#### Texto do documento
Estamos falando da Anomalia Magnética da América do Sul (AMAS), a região de menor intensidade do campo magnético da Terra, situada acima do território sul-americano, cujos efeitos mais evidentes podem ser sentidos a partir de cem quilômetros de altitude.

Ela foi identificada há cerca de um século e, apesar de afetar o funcionamento de satélites artificiais - com impacto econômico e humano -, a anomalia é pouco conhecida e não recebe a atenção merecida por parte da comunidade científica internacional, dizem cientistas brasileiros.

Em entrevista à BBC News Brasil, três pesquisadores do Instituto Nacional de Pesquisas Espaciais (Inpe), em São José dos Campos (SP), se revezam para explicar o que é o fenômeno - e por que ele nos interessa. Se você gosta de futebol, vale a pena ler até o fim.

O que é?

"A Terra é envolta em um campo magnético gerado internamente no planeta e que nos protege de tudo o que vem do espaço", diz o físico Antônio Lopes Padilha.

Esse campo magnético, explica Padilha, é gerado no núcleo líquido da Terra, a milhares de quilômetros de profundidade. O núcleo é formado, basicamente, por ferro e níquel. As condições do local, onde a temperatura e a pressão são altíssimas, geram uma grande quantidade de elétrons livres que circulam constantemente.

"O movimento desses elétrons gera uma corrente elétrica e essa corrente gera o campo magnético da Terra."

O campo magnético, porém, não é igual em toda a superfície do planeta. Em algumas regiões ele é mais forte que em outras.

"A região da Anomalia da América do Sul, historicamente chamada de Anomalia do Atlântico Sul, é a região de menor intensidade do campo magnético na superfície da Terra", diz Padilha.

"Ela cobre grande parte do continente sulamericano. Sua presença acarreta alguns fenômenos, principalmente na região conhecida como ionosfera, acima de 100 km de altitude."

As dimensões desse "buraco" variam de acordo com a altitude, explica a equipe do Inpe.
########
→ Partes do exercício
#1 Resuma em duas frases o texto sobre a Anomalia Magnética da América do Sul.
#2 Devolva o trecho do texto sobre a Anomalia Magnética da América do Sul que vai de "Esse campo magnético, explica" a "que em outras.", inclusive.
#3 Dê seguimento ao texto sobre a Anomalia Magnética da América do Sul a partir do ponto em que ele termina.
#### Dados
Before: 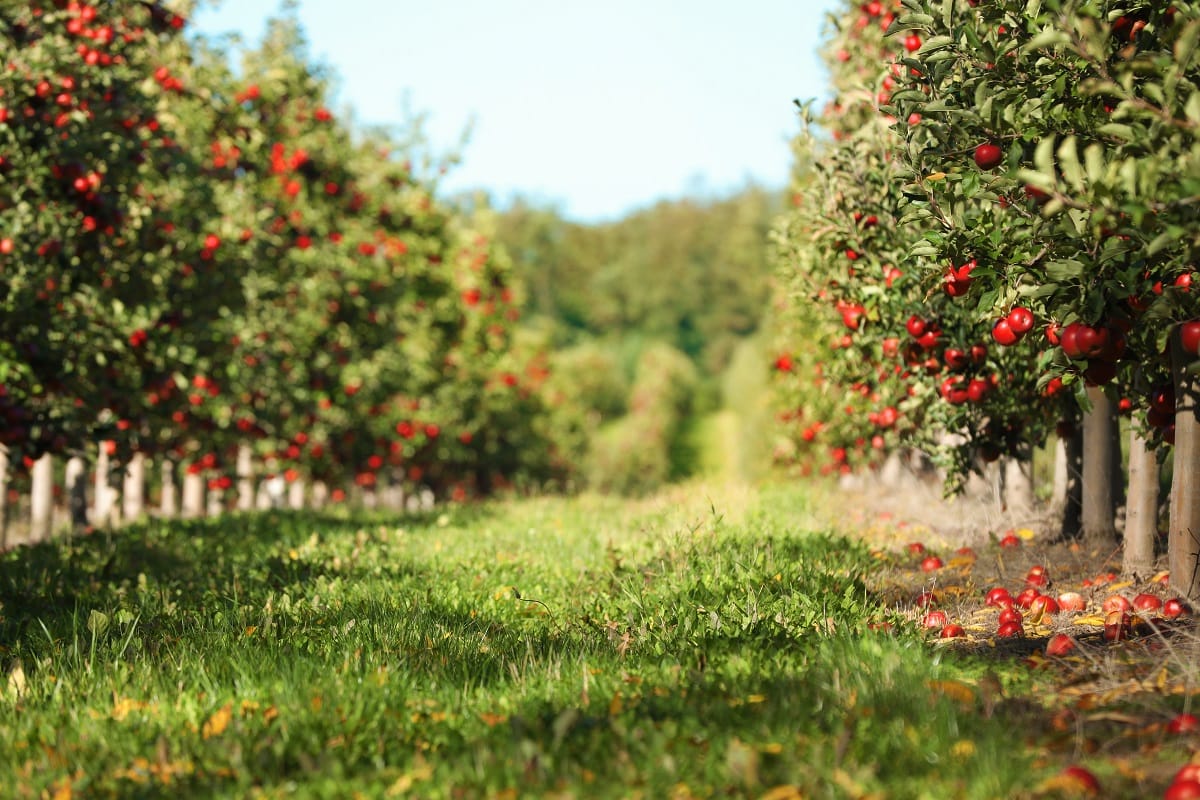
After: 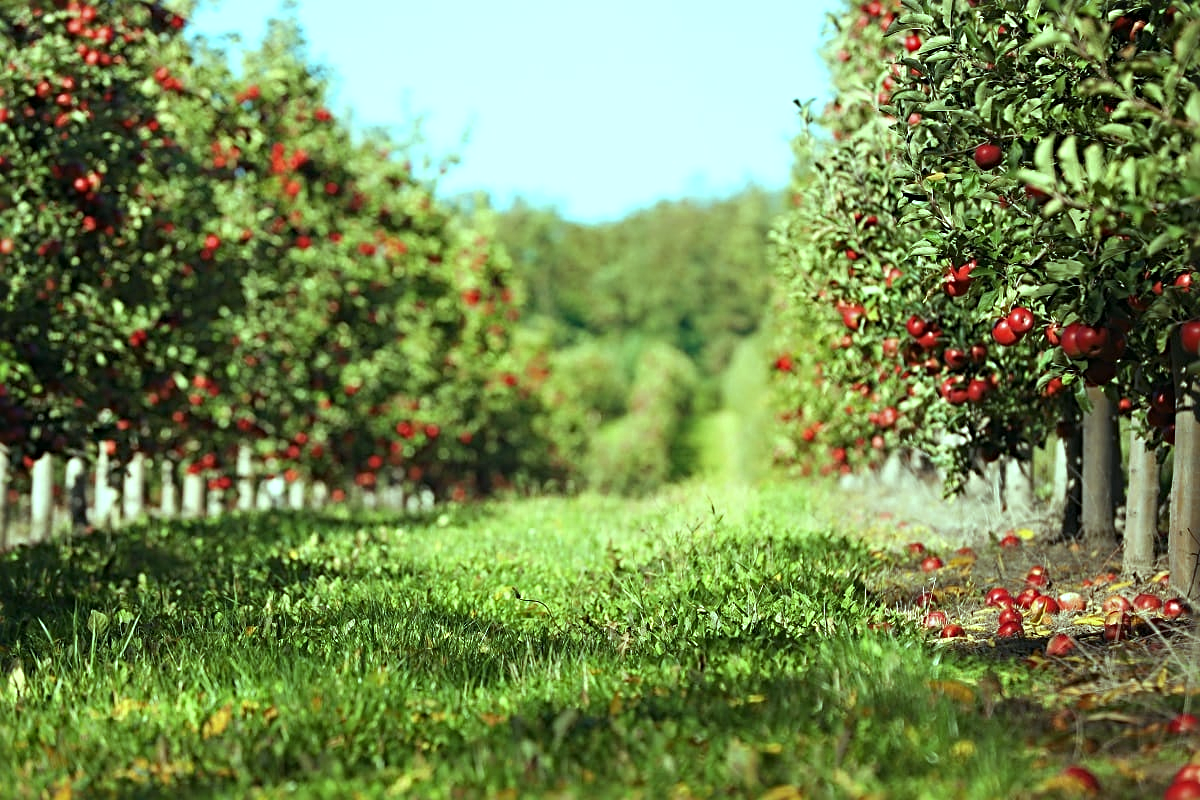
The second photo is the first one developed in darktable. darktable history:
sharpen: radius 4
color balance: mode lift, gamma, gain (sRGB), lift [0.997, 0.979, 1.021, 1.011], gamma [1, 1.084, 0.916, 0.998], gain [1, 0.87, 1.13, 1.101], contrast 4.55%, contrast fulcrum 38.24%, output saturation 104.09%
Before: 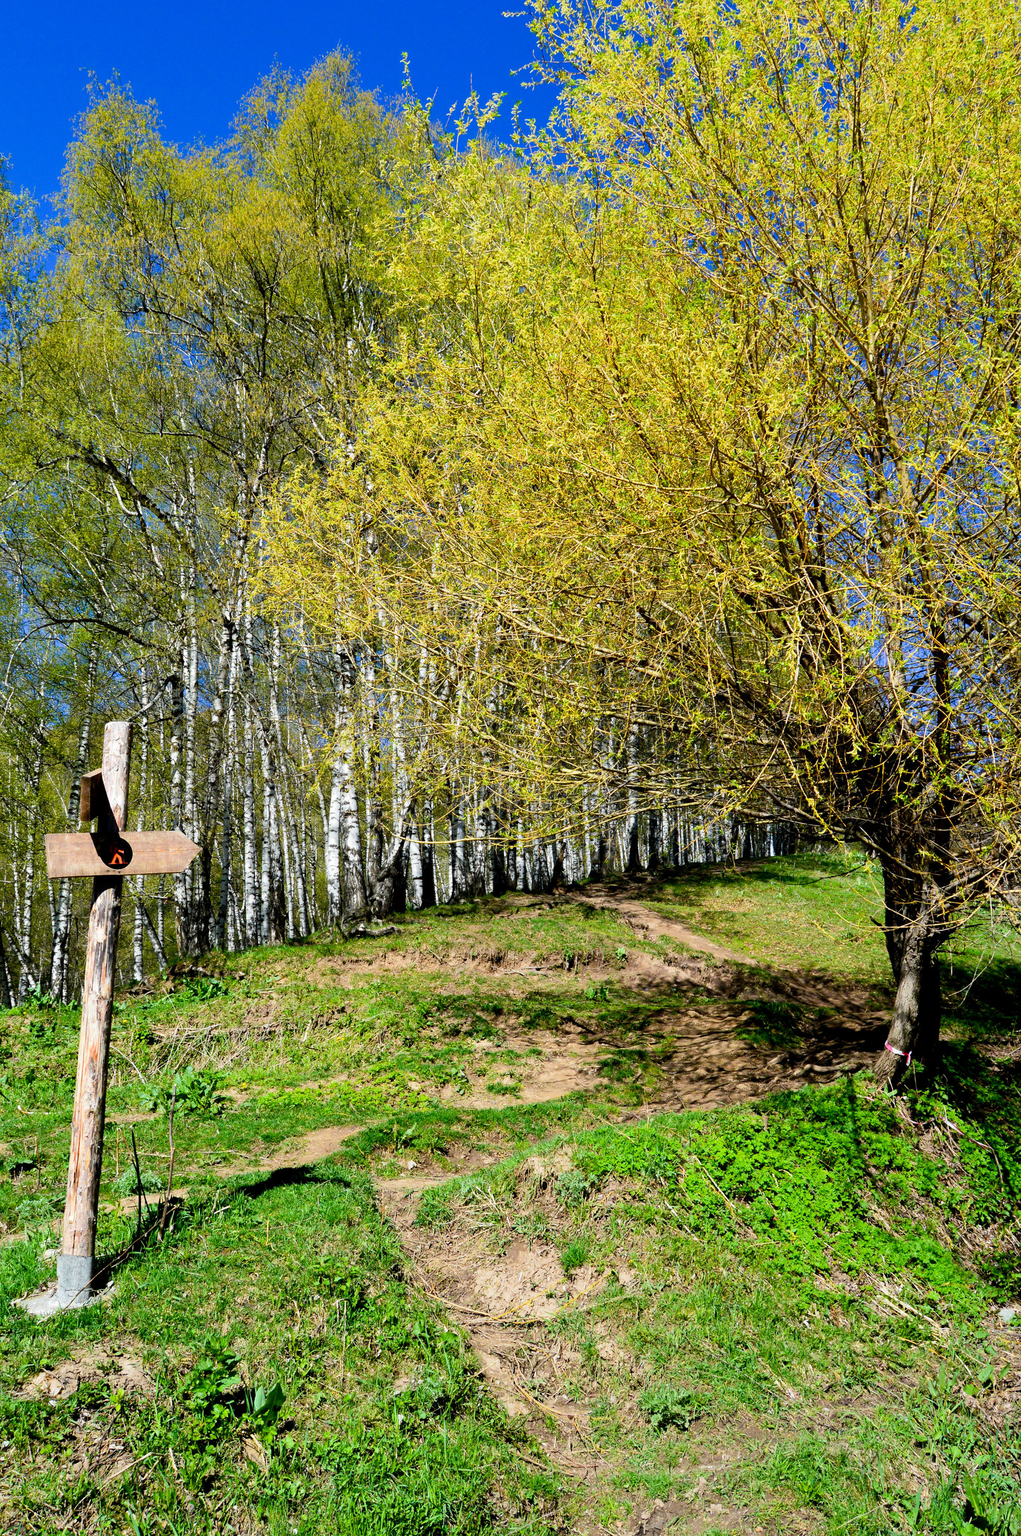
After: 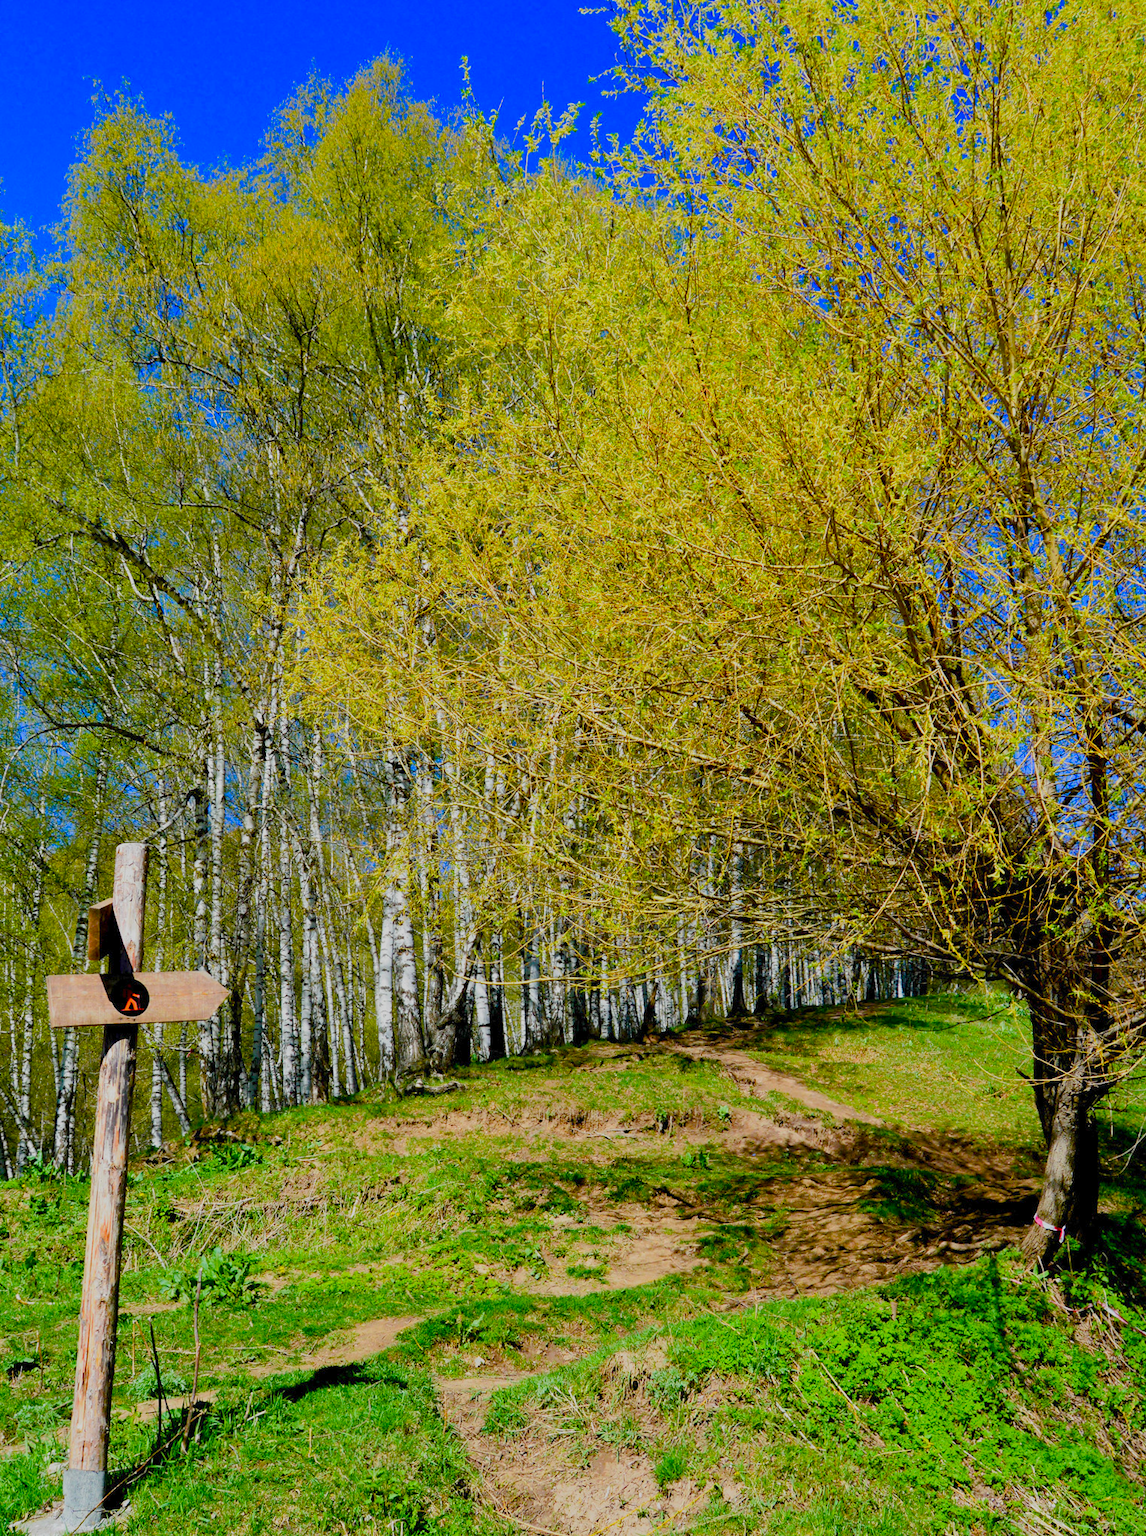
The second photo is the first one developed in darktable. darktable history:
crop and rotate: angle 0.275°, left 0.22%, right 3.462%, bottom 14.172%
color balance rgb: perceptual saturation grading › global saturation 46.214%, perceptual saturation grading › highlights -50.089%, perceptual saturation grading › shadows 31.214%, global vibrance 23.998%, contrast -25.344%
tone equalizer: smoothing diameter 2.12%, edges refinement/feathering 19.16, mask exposure compensation -1.57 EV, filter diffusion 5
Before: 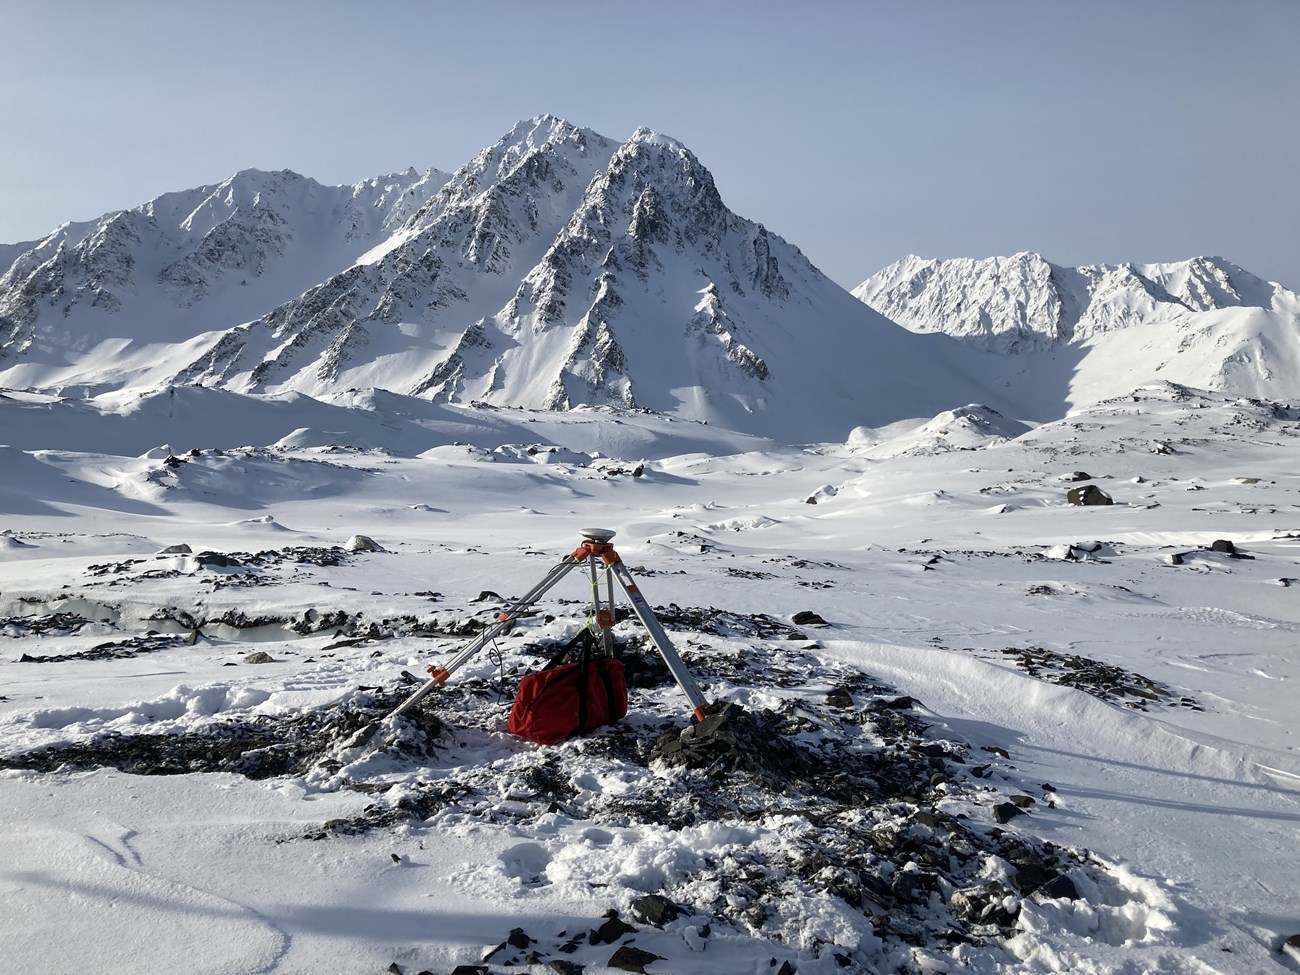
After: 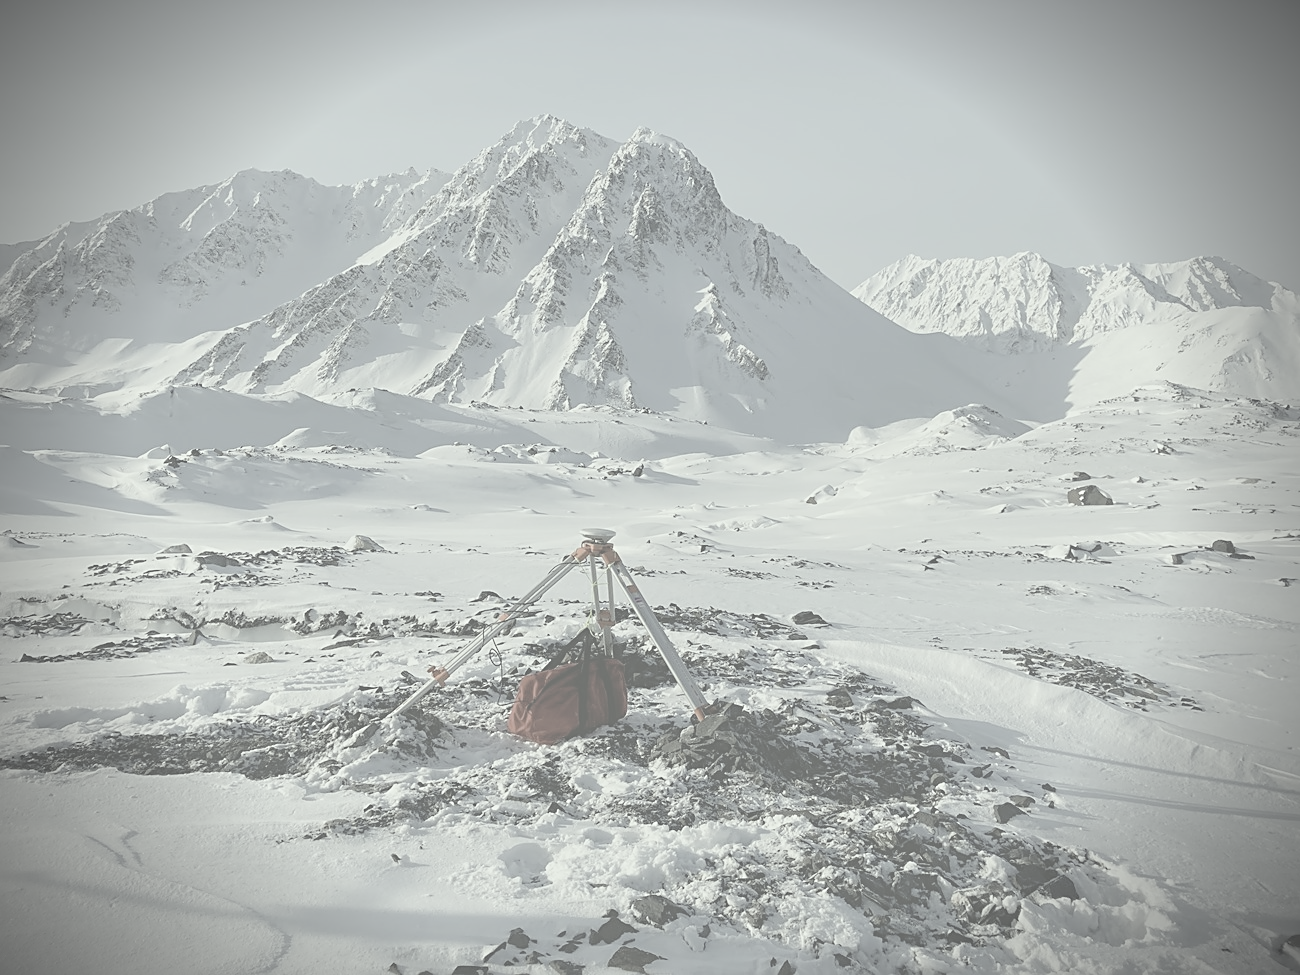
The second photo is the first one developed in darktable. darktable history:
sharpen: on, module defaults
contrast brightness saturation: contrast -0.32, brightness 0.75, saturation -0.78 | blend: blend mode normal, opacity 100%; mask: uniform (no mask)
color correction: highlights a* -2.68, highlights b* 2.57
vignetting: width/height ratio 1.094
########
→ Respostas por tarefa
#1 A Anomalia Magnética da América do Sul é a região de menor intensidade do campo magnético da Terra, cobre grande parte do continente sul-americano e foi identificada há cerca de um século. Segundo cientistas brasileiros, ela afeta o funcionamento de satélites artificiais, mas é pouco conhecida e não recebe a atenção merecida da comunidade científica internacional.

#2
Esse campo magnético, explica Padilha, é gerado no núcleo líquido da Terra, a milhares de quilômetros de profundidade. O núcleo é formado, basicamente, por ferro e níquel. As condições do local, onde a temperatura e a pressão são altíssimas, geram uma grande quantidade de elétrons livres que circulam constantemente.

"O movimento desses elétrons gera uma corrente elétrica e essa corrente gera o campo magnético da Terra."

O campo magnético, porém, não é igual em toda a superfície do planeta. Em algumas regiões ele é mais forte que em outras.

#3
A 500 km de altura (órbita aproximada da Estação Espacial Internacional), a área da AMAS se expande entre -50° e 0° de latitude geográfica e -90° e +40° de longitude. Ou seja, em cálculo aproximado, a anomalia teria em torno de 90 milhões de quilômetros quadrados.

Como somos afetados?

Periodicamente, mudanças repentinas no campo magnético do Sol provocam a liberação súbita de grandes quantidades de energia. Esses fenômenos, conhecidos como explosões solares, liberam radiação eletromagnética que se propaga na velocidade da luz, chegando à Terra em 8 minutos. E também aceleram partículas para fora do Sol, podendo gerar as chamadas nuvens magnéticas, ou Ejeções Coronais de Massa (CME, na sigla em inglês). A nuvem viaja pelo espaço e, às vezes, atinge a Terra.

Ali dentro há partículas - prótons e elétrons. É uma massa de plasma que demora entre um e três dias para chegar à Terra e, quando chega, provoca tempestades magnéticas, levando à precipitação dessas partículas, que são altamente energéticas, sobre o planeta.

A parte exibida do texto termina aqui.